愛とカルシウム

 愛されてばかりいて、愛することを知らずに育つ哀しさを考えよう。愛されることを当たり前のように感じて、愛することの大変さにに気付かないまま生きる虚ろさを知ろう。愛されて、愛してそして生まれる前向きな気持ち。木村航の「愛とカルシウム」(双葉社、1500円)を読めば、誰もがそんな感情に気付かされるだろう。

 ハンプティ・ダンプティ・シンドローム、という病気が本当にあるのかどうかは謎めいてはいるけれど、主人公の環は子供の頃からそんなカルシウムが体表へと出てしまう病気に罹っていて、体の骨がとても弱く、けれども骨折しようものならギプスで固められている間に、表皮がカサカサになり、石化して動かなくなってしまう苦労を味わっていた。

 まず歩けなくなって、養生のために入った病院兼教育施設でも、子供の頃にだっこされて落っことされた記憶が蘇ったのか、抱き上げられた時に暴れて手を痛め、そのまま石化してしまい、今は四肢では左手がかろうじて動くくらい。移った介護施設でほとんどねそべったまま、後戻りの効かない日々を送っている。

 とても明朗で、はきはきとしていて頭は良さげ。けれどもまだ19歳で、また年齢とはあまり関係なく不自由な体を持っていることへの複雑な意識があるようで、いずれどこかへ、というより自分で自ら選んで死んでしまいたいという願望を、心の奥に持ちながらもとりあえず表向きは、他人に世話はかけているけれど、それでも施しなんか受けているんじゃないといった矜持を持ちつつ、1日1日を生きていた。

 そこに闖入者。巣から落とされ、瀕死の雀を見つけた環は、自分で雀を育ててみようと思い立った。手足も動かせないし、エサだってやれない、というか自分で食事だって満足にとれないという雀以上に不自由な環が、果たして子雀なんて育てられるのかと周囲は心配し、困惑した。

 けれども、頑固に雀を囲い、育てようとする環。周囲からは反発もあれば理解もあったけれど、誰かに預けるなんて事はしないで、自分で育てる道を選んだ。こうして始まった物語では、身体が不自由な人をめぐった介護や医療の問題が指摘され、効率化の名の下に切り捨てられる福祉の実態が明るみに出されたりして、いろいろと考えさせられる。

 また、いかんともしがたい境遇にある人たちが、何を考えどう日々を生きているんだろうか、といったことが描かれていて、これまたそういうものなのかと考えさせられる。というより、どうしてそこまでリアルに被介護者たちの世界を描いて見せられるんだろうかと、誰もが思わずにはいいられない。

 ともすれば悲劇的な描写があって、落涙を煽るような展開があって、情動を刺激されるだろうシチュエーションであるにも関わらず、そうした上から目線の同情なんてまっぴら御免とばかりに、日々をしっかり生きている人たちの姿が描かれていて、どうしてそんな心境を描き得るんだろうか、といった思いを抱かされる。

 同情すれば拒絶されそうで、かといって放ってはおけない人たちに、イーブンだと接してもどこか足下が浮つくし、ビジネスライクと言うのも、やっぱりどこかにひっかかりが出る。そんな時に、関係を円滑にして、結びつきを柔らかくするような心理が、やはり「愛」ということになるのだろう。

 それは恋情とか劣情といったものとは違った、つながりを前向きに考えるような心理といったニュアンスでの「愛」で、だから受け取るばかりではなく、与えることも大切になって来る。

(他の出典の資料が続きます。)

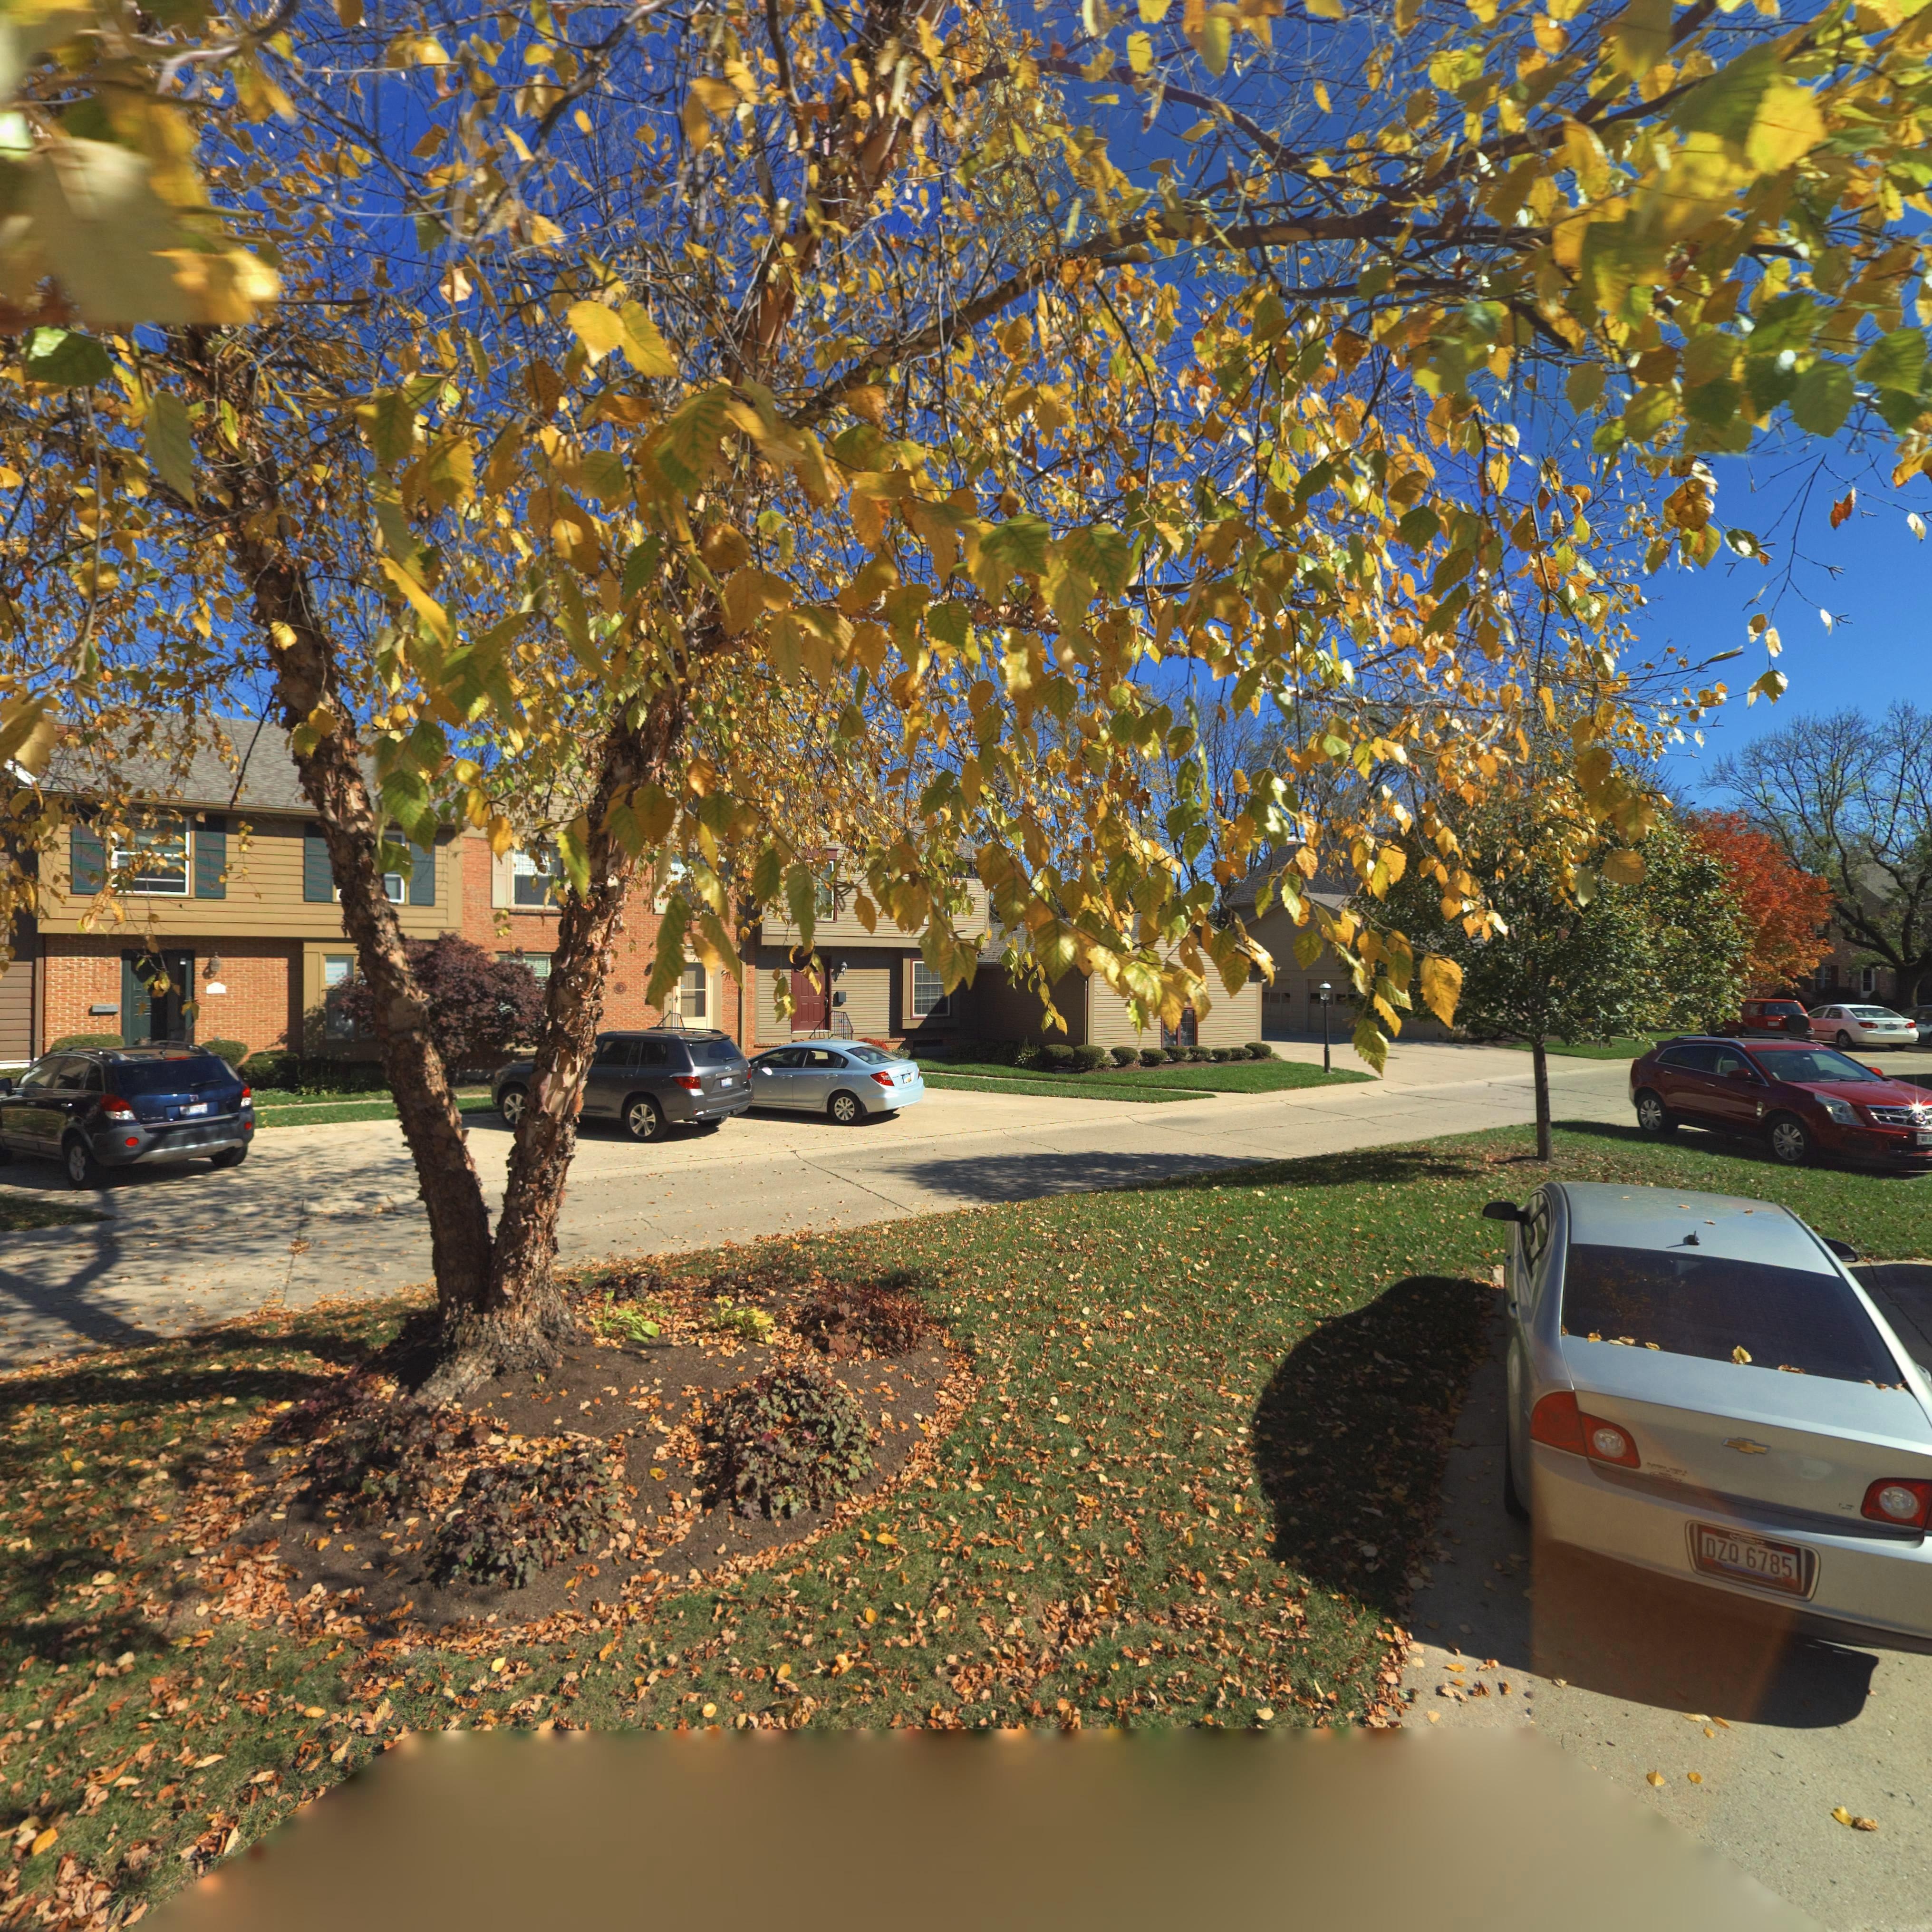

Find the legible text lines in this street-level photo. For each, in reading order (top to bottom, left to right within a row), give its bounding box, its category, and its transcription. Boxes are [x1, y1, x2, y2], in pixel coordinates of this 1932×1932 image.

 生まれながらにして病気で、長く世話になってばかりの環は、受け取る方にばかり気持ちが向いていて、それが当然となっていて、だから心に痛みも生まれた。母親との関係にも、いつしかぎこちないものが入り込んで、そのまま固まってしまおうとしていた。雀に注ぐ前向きの感情を育ませたことで、周囲に向かって何かを求め、そして与える気持ちの意味に気がついた。

 こんな解釈が正しいのかどうかも、ひたすらに健康なまま生きてきた人間にとっては分からないことで、介護され続ける気持ちに生まれる様々な感情については、ひたすらに想像するしかない。それでも、読み終えれば健常者であってもそうでない人でも、生きられるなら生きていこうという気持ちなれる。雀だって生きてるのに人間が、とでも言うべきか。

 方言も交じって快調なリズムで語られ明るさの中に、厳しさも見え隠れする一編。誰がどう読み何を思うのか。社会に、政治に、人々に広く問いかけ帰ってくる言葉と、そして思いを伺ってみたくなる。傑作。